By Tony Obiecina and Mathew Dadiya, Abuja
The Bureau of Public Enterprises (BPE) said it has so far contributed N135bn out of the N220bn it is expected to generate for the 2019 fiscal budget.
The Director General of the agency, Mr. Alex Okoh disclosed this at an interactive forum with the Senate Committee on Privatisation at the National Assembly.
The privatization agency in a statement on Sunday by the Head of Communication, Amina Othman said the Bureau was expected to contribute N220bn in line with the Medium-Term Framework submitted by the Federal Government to the National Assembly for 2019 budget.
She quoted the Director General as saying that the N135bn was generated through the sale of the Afam Electricity Generation Company (Afam Power Plc and Afam Three Fast Power Limited),re-privatisation of the Yola Electricity Distribution Company (YEDC) and sale of 29 percent Federal Government’s shares in the Geregu Power plant.

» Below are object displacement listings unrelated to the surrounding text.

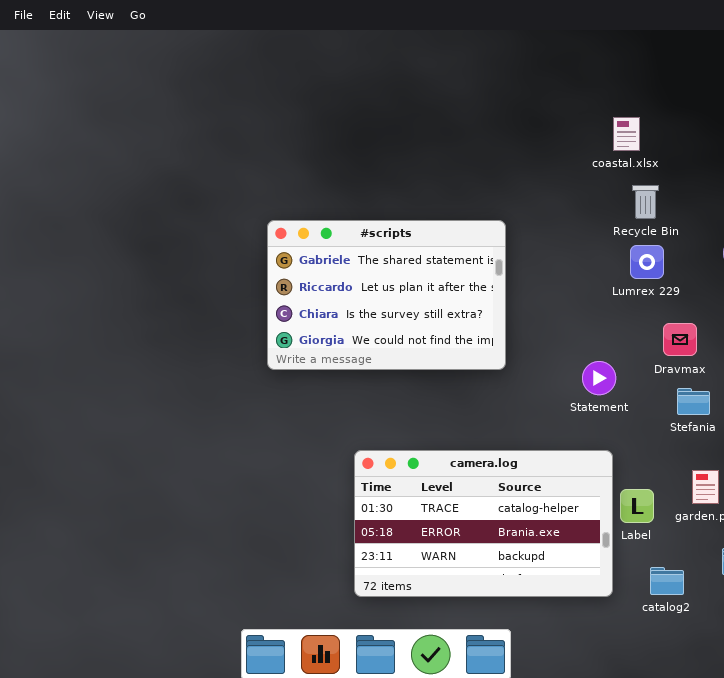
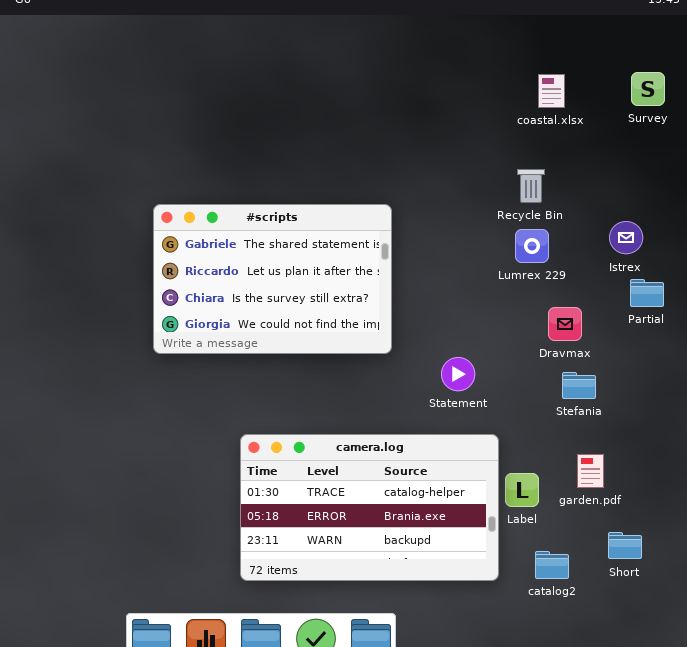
coastal.xlsx: [613,117,640,151] -> [538,74,565,108], moved
Statement: [582,361,616,395] -> [441,357,475,391], moved

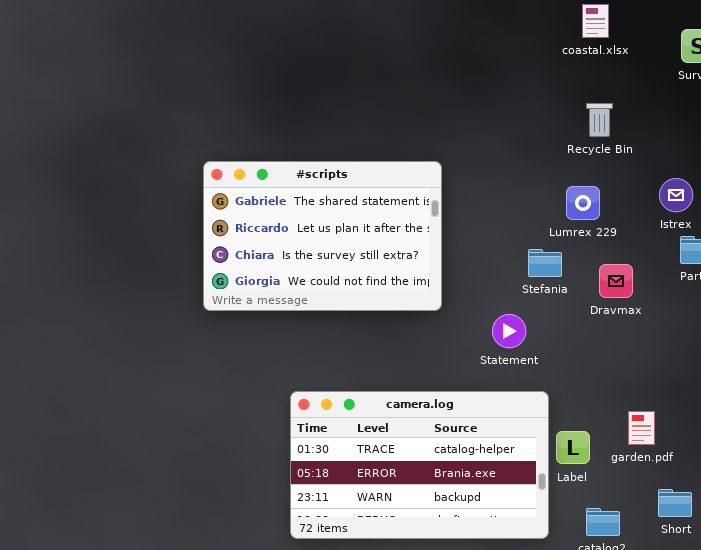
coastal.xlsx: [538,74,565,108] -> [582,4,609,38], moved
Recycle Bin: [517,169,545,203] -> [586,103,613,137], moved
Stefania: [562,372,596,399] -> [528,249,562,277], moved

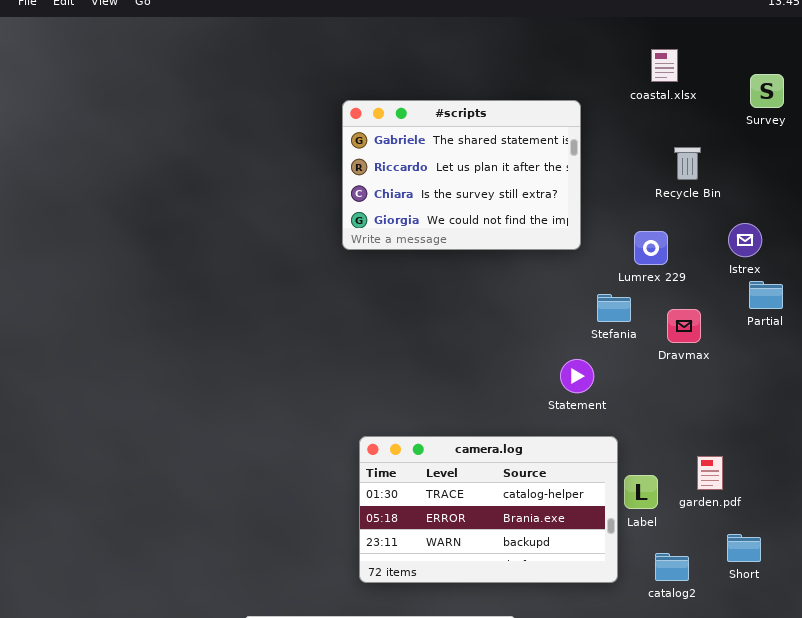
Recycle Bin: [586,103,613,137] -> [674,147,701,180], moved
#scripts: [203,161,442,311] -> [342,100,581,250], moved

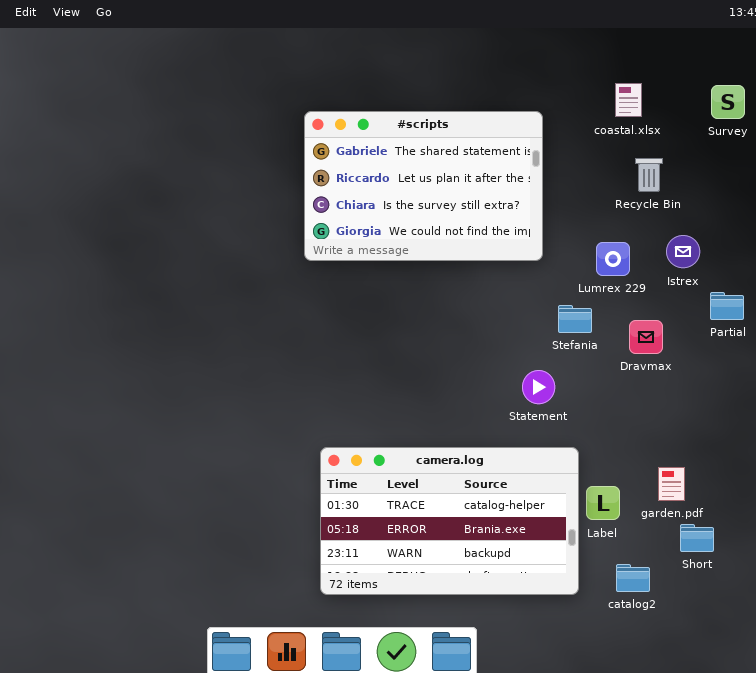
coastal.xlsx: [651,49,678,82] -> [615,83,642,117], moved
Istrex: [728,223,762,257] -> [666,235,700,268], moved
Short: [727,534,761,562] -> [680,524,714,552], moved

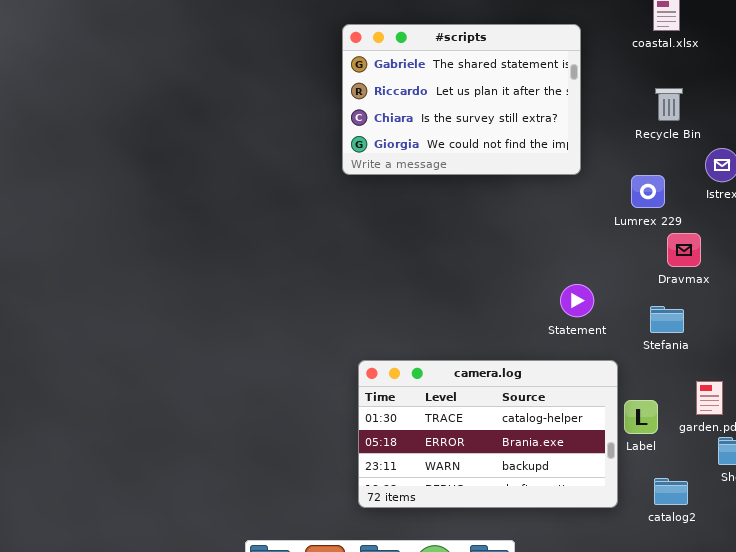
Recycle Bin: [635,158,663,192] -> [655,88,683,121], moved
Lumrex 229: [596,242,630,276] -> [631,175,665,208], moved
Stefania: [558,305,592,333] -> [650,306,684,333], moved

Okoh while calling on the National Assembly to critically look at the funding framework for the Bureau, expressed optimism that BPE would meet its target for the 2020 fiscal budget.
He regretted that out of the N2bn allocated to the Bureau yearly from the national purse for its operations, N1.5bn is for staff emoluments through the Integrated Pay role and Personnel Information System (IPPIS) and “of the N500m that is supposed to come to the Bureau for overheads and capital expenditure, only about 15 percent of the amount is eventually released to the Bureau against what is obtained in other revenue generating agencies of the Federal Government”.
The Director General advised the Federal Government to give consideration to the privatisation of federal government-owned enterprises to fund the N10.33trillion 2020 budget, with a total deficit of N2.28trillion and decried a situation where the state-owned enterprises place an undue pressure on the lean public purse by way of subventions.
He noted that there was no justification for the ritual of yearly budget deficit with local and external borrowings when there were national assets that could be converted into liquidity to fund the government’s fiscal programmes.
“It is not good to keep borrowing on a yearly basis to finance deficit budget when a lot of very valuable national assets are lying fallow and moribund. Proceeds from outright privatisation or concession of the moribund assets, should serve as veritable sources in funding the budget since the assets are more or less, becoming national liabilities”, he added.